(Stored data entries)
-.-.-

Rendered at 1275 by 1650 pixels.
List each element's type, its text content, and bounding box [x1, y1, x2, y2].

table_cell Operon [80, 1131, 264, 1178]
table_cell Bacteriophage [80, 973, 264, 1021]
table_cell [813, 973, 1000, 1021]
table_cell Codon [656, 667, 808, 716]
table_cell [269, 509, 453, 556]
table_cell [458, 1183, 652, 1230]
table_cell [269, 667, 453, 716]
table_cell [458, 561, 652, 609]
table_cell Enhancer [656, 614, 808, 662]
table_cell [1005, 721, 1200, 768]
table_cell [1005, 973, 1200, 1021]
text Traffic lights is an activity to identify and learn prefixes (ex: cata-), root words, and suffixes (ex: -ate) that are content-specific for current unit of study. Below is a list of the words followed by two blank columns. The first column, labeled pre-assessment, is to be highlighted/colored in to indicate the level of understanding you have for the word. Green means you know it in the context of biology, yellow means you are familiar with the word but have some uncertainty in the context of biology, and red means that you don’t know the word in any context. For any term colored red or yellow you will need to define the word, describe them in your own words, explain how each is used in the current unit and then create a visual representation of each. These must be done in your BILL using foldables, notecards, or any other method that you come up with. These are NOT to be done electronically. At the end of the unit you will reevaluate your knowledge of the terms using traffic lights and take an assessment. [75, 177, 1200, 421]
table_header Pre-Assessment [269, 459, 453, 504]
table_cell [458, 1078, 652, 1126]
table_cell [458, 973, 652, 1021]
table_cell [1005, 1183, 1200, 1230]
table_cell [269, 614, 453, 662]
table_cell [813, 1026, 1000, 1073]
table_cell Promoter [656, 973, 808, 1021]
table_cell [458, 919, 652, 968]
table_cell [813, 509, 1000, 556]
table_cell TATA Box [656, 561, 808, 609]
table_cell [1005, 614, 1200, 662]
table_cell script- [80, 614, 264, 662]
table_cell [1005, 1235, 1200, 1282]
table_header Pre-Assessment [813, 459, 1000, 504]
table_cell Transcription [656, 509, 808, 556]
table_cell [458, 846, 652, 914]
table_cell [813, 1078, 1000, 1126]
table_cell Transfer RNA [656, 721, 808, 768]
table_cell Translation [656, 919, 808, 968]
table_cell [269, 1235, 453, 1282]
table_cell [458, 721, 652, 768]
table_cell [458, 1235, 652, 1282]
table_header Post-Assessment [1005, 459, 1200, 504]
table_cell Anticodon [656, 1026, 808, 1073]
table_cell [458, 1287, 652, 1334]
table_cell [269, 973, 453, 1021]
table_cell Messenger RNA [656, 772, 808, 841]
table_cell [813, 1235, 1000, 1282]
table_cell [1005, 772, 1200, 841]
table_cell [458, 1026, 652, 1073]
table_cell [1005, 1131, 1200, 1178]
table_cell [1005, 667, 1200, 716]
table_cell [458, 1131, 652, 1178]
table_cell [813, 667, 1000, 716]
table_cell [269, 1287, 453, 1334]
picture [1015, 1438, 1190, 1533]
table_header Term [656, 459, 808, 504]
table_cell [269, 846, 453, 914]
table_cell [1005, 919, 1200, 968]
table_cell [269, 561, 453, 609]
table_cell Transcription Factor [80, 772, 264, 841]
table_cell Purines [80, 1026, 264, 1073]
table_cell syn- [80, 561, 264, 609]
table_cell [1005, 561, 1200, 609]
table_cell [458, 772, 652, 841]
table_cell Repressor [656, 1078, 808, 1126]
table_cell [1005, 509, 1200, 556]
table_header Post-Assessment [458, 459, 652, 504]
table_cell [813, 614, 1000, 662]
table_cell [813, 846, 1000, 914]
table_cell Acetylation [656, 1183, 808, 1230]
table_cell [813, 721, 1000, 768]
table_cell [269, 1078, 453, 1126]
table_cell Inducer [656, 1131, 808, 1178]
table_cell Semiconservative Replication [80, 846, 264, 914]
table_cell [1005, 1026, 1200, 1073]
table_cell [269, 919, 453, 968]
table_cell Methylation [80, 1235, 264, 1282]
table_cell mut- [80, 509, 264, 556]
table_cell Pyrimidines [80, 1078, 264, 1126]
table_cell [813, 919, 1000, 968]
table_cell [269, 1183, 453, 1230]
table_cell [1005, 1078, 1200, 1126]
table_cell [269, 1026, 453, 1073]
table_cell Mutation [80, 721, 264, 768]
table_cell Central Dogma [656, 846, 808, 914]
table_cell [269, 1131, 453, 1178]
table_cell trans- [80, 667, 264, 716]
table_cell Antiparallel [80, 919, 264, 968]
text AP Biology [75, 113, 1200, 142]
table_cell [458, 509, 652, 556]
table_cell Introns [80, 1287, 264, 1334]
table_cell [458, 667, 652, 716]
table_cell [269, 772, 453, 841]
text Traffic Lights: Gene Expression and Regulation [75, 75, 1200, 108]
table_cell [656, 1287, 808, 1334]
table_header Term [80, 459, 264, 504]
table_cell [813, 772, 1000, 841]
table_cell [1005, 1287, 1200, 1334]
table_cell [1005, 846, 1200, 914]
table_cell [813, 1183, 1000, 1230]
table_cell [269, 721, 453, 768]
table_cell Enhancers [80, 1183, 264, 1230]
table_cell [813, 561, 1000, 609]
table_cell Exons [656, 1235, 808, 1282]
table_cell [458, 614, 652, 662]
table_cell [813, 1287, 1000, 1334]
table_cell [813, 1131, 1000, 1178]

-.-.-

Search term "Transcription": return each line of the data that contains it.

table_cell Transcription [656, 509, 808, 556]
table_cell Transcription Factor [80, 772, 264, 841]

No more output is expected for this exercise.